1 The Gerasene demoniac: this was the other side of the passaged we discussed in chapter 1 when Jesus told the man with the dreaded skin disease not to tell anyone. The healed demoniac wanted to go with Jesus but Jesus did not permit him to do so. Instead, he said to him, “Go to your home and to your people and tell them what the Lord has done for you, that he had mercy on you.” So he went away and began to proclaim in the Decapolis what Jesus had done for him, and all were amazed.
So the former demoniac became a great evangelist. I am guessing Jesus allowed him to do that now because Decapolis isn’t a Jewish area, so his evangelism will not affect Jewish opinion so much and cause them to try to make him a political king instead of the sacrificial lamb of God.
2 Jairus’ daughter and the bleeding woman: Again Jairus was told not to tell anyone, as they’re back in Jewish territory.
The bleeding woman was excluded by Mosaic law from active participation in the worship life of the Jews because her bleeding rendered her ritually unclean. So it wasn’t just a physical problem it was a social and spiritual problem for her as well.

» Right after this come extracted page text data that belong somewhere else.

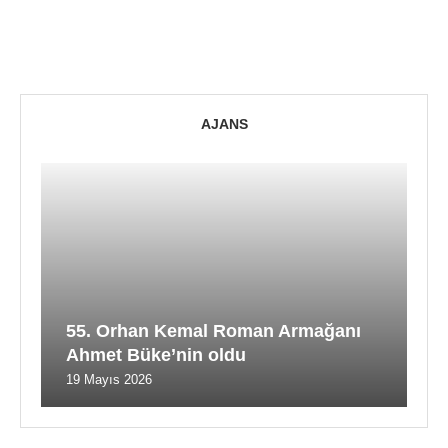
AJANS
55. Orhan Kemal Roman Armağanı
Ahmet Büke’nin oldu
19 Mayıs 2026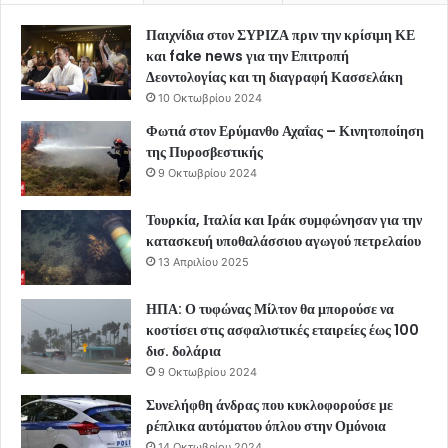
Παιχνίδια στον ΣΥΡΙΖΑ πριν την κρίσιμη ΚΕ
και fake news για την Επιτροπή
Δεοντολογίας και τη διαγραφή Κασσελάκη
10 Οκτωβρίου 2024
Φωτιά στον Ερύμανθο Αχαΐας – Κινητοποίηση
της Πυροσβεστικής
9 Οκτωβρίου 2024
Τουρκία, Ιταλία και Ιράκ συμφώνησαν για την
κατασκευή υποθαλάσσιου αγωγού πετρελαίου
13 Απριλίου 2025
ΗΠΑ: Ο τυφώνας Μίλτον θα μπορούσε να
κοστίσει στις ασφαλιστικές εταιρείες έως 100
δισ. δολάρια
9 Οκτωβρίου 2024
Συνελήφθη άνδρας που κυκλοφορούσε με
ρέπλικα αυτόματου όπλου στην Ομόνοια
14 Οκτωβρίου 2024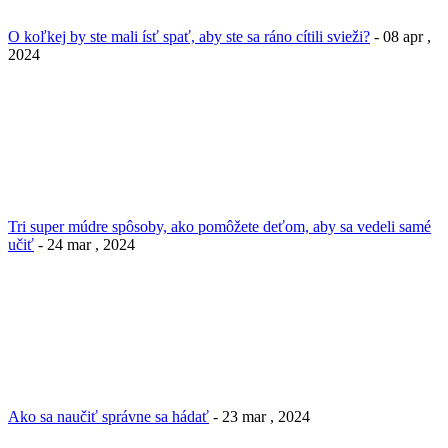
O koľkej by ste mali ísť spať, aby ste sa ráno cítili svieži?
- 08 apr ,
2024
Tri super múdre spôsoby, ako pomôžete deťom, aby sa vedeli samé
učiť
- 24 mar , 2024
Ako sa naučiť správne sa hádať
- 23 mar , 2024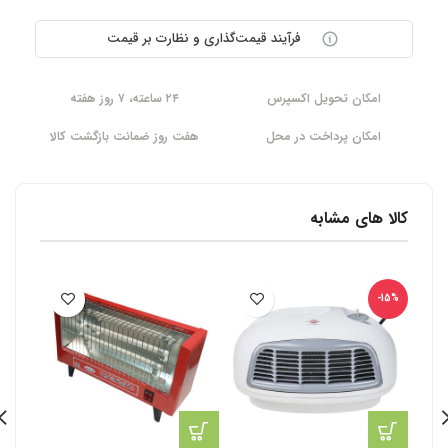
فرآیند قیمت‌گذاری و نظارت بر قیمت
امکان تحویل اکسپرس
۲۴ ساعته، ۷ روز هفته
امکان پرداخت در محل
هفت روز ضمانت بازگشت کالا
کالا های مشابه
-15%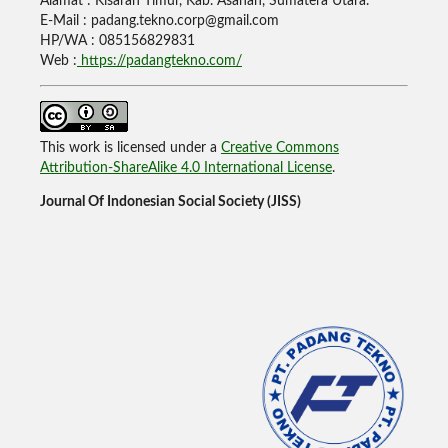
Alamat : Kisaran Timur, Kab. Asahan, Sumatera Utara.
E-Mail : padang.tekno.corp@gmail.com
HP/WA : 085156829831
Web :
https://padangtekno.com/
This work is licensed under a
Creative Commons
Attribution-ShareAlike 4.0 International License
.
Journal Of Indonesian Social Society (JISS)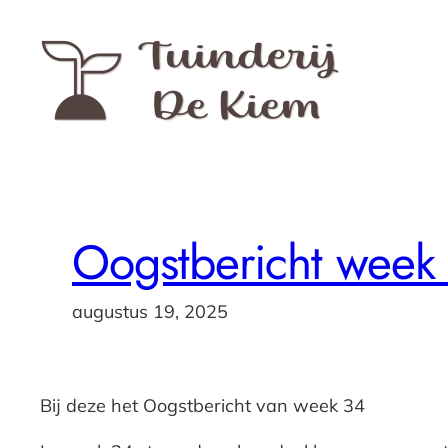
Ga
naar
de
inhoud
Oogstbericht week
augustus 19, 2025
Bij deze het Oogstbericht van week 34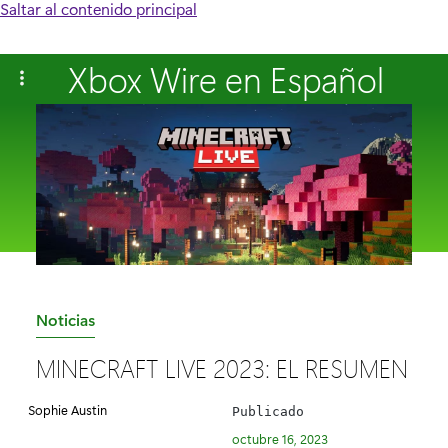
Saltar al contenido principal
Xbox Wire en Español
C
Noticias
a
MINECRAFT LIVE 2023: EL RESUMEN
t
e
Sophie Austin
Publicado
g
octubre 16, 2023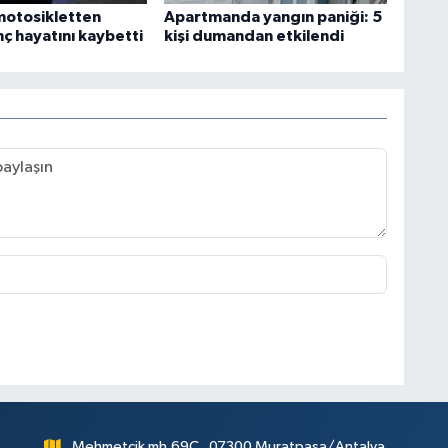
motosikletten
Apartmanda yangın paniği: 5
ç hayatını kaybetti
kişi dumandan etkilendi
Mehmetçik mh.69C , 07300 Muratpaşa/Antalya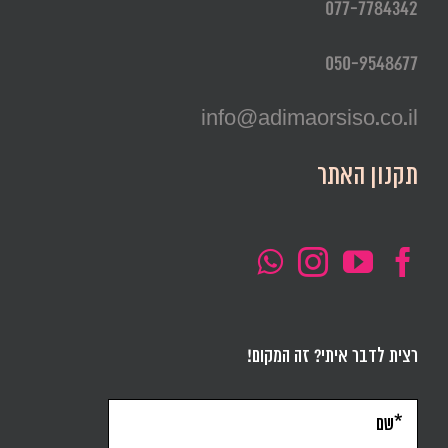
077-7784342
050-9548677
info@adimaorsiso.co.il
תקנון האתר
רצית לדבר איתי? זה המקום!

Popular Jewish belief at the time took the prophecy of Malachi 4:2 to mean that the “wings” of the Messiah (the ends of the Jewish prayer shawl / robe) had healing in them, so the bleeding woman was actually showing that she believed in Jesus’ Messiahship by her action. (The word כָּנָף “kanaph” in Hebrew can be translated both as “wing” or as “fringes of garment”.)
And indeed, that faith enabled God’s healing to pass from Jesus to her. As Jesus’ reaction showed, he could sense that her touch was different from the touch of the jostling crowd. Hence “Daughter, your faith has made you well. Go in peace, and be healed of your disease.”